=== Given records ===

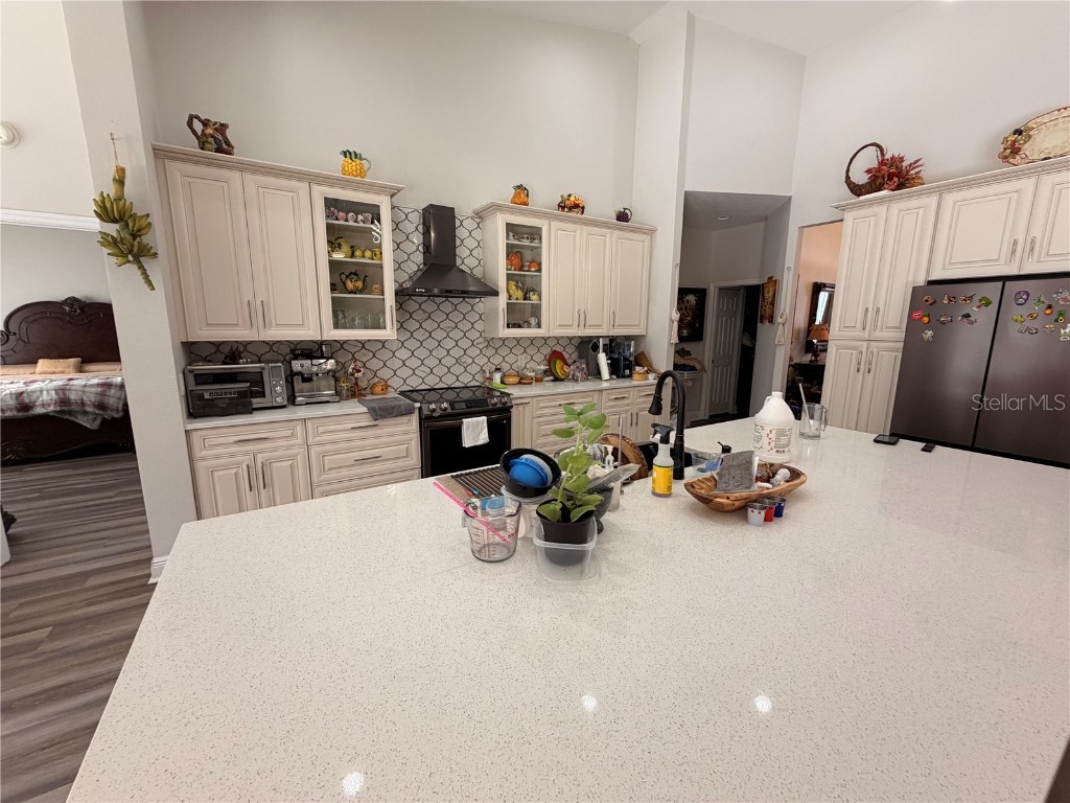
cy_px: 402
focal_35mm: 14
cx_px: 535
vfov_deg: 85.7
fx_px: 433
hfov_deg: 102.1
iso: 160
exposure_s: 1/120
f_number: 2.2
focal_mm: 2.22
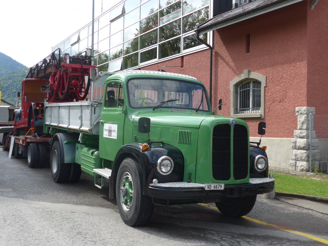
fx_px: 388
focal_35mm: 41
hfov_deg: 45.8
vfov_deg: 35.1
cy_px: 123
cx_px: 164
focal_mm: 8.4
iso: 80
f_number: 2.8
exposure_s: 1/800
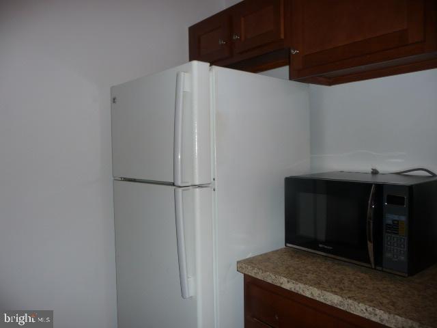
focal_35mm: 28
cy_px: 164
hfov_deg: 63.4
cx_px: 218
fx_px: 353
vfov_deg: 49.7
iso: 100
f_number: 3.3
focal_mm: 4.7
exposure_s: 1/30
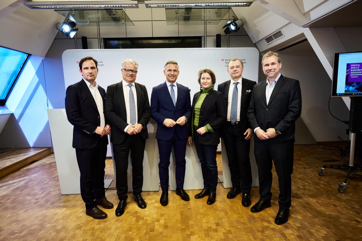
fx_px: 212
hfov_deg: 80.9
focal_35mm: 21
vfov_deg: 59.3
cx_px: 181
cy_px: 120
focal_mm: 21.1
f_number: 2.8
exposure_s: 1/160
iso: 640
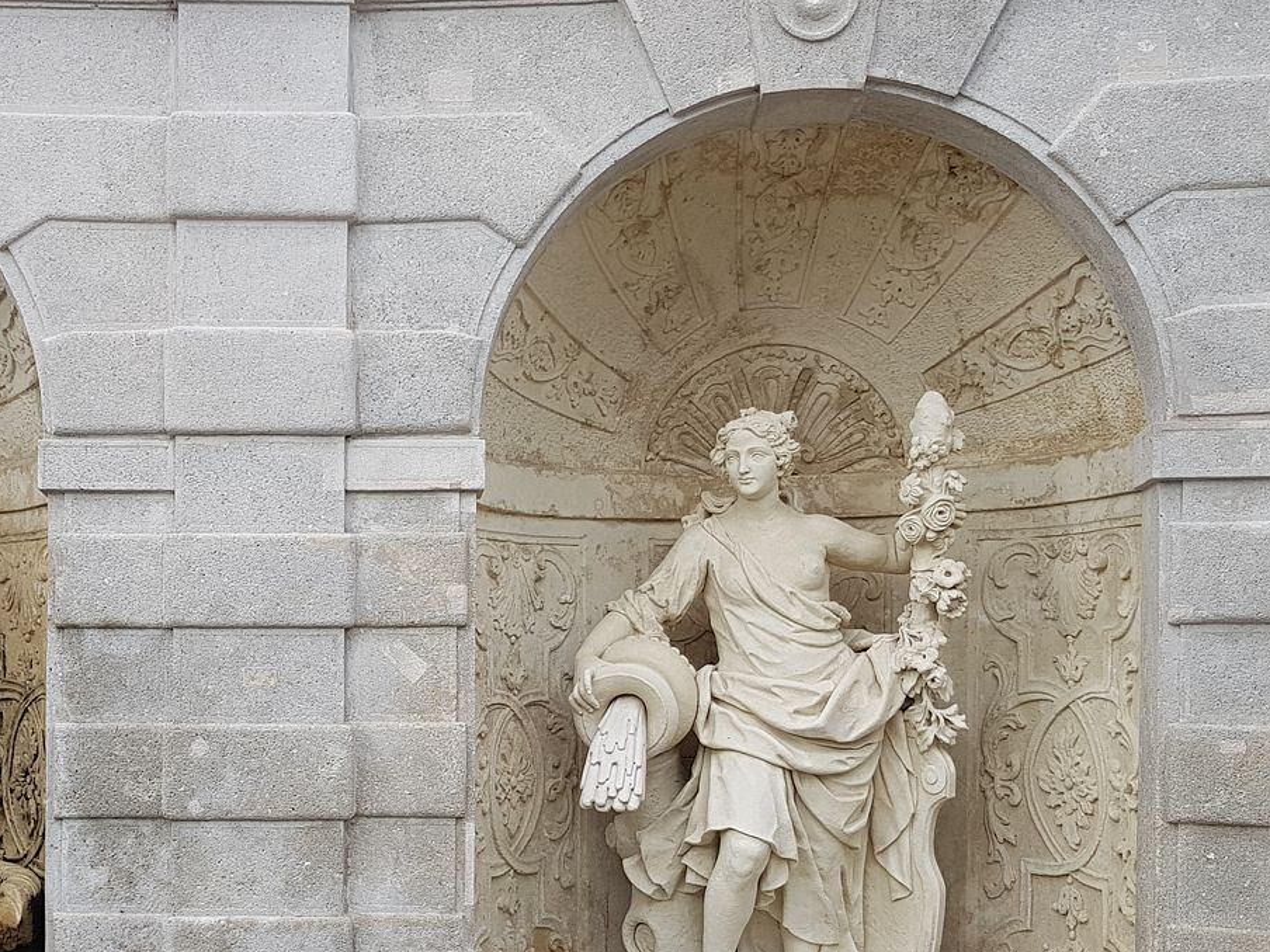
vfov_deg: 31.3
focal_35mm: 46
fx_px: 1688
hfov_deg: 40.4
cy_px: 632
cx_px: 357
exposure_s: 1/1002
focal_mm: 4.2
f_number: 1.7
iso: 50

===

What you should do =>
All that is needed is the data above, repeated exactly, without the pictures.

The answer =>
cy_px: 402
focal_35mm: 14
cx_px: 535
vfov_deg: 85.7
fx_px: 433
hfov_deg: 102.1
iso: 160
exposure_s: 1/120
f_number: 2.2
focal_mm: 2.22
fx_px: 388
focal_35mm: 41
hfov_deg: 45.8
vfov_deg: 35.1
cy_px: 123
cx_px: 164
focal_mm: 8.4
iso: 80
f_number: 2.8
exposure_s: 1/800
focal_35mm: 28
cy_px: 164
hfov_deg: 63.4
cx_px: 218
fx_px: 353
vfov_deg: 49.7
iso: 100
f_number: 3.3
focal_mm: 4.7
exposure_s: 1/30
fx_px: 212
hfov_deg: 80.9
focal_35mm: 21
vfov_deg: 59.3
cx_px: 181
cy_px: 120
focal_mm: 21.1
f_number: 2.8
exposure_s: 1/160
iso: 640
vfov_deg: 31.3
focal_35mm: 46
fx_px: 1688
hfov_deg: 40.4
cy_px: 632
cx_px: 357
exposure_s: 1/1002
focal_mm: 4.2
f_number: 1.7
iso: 50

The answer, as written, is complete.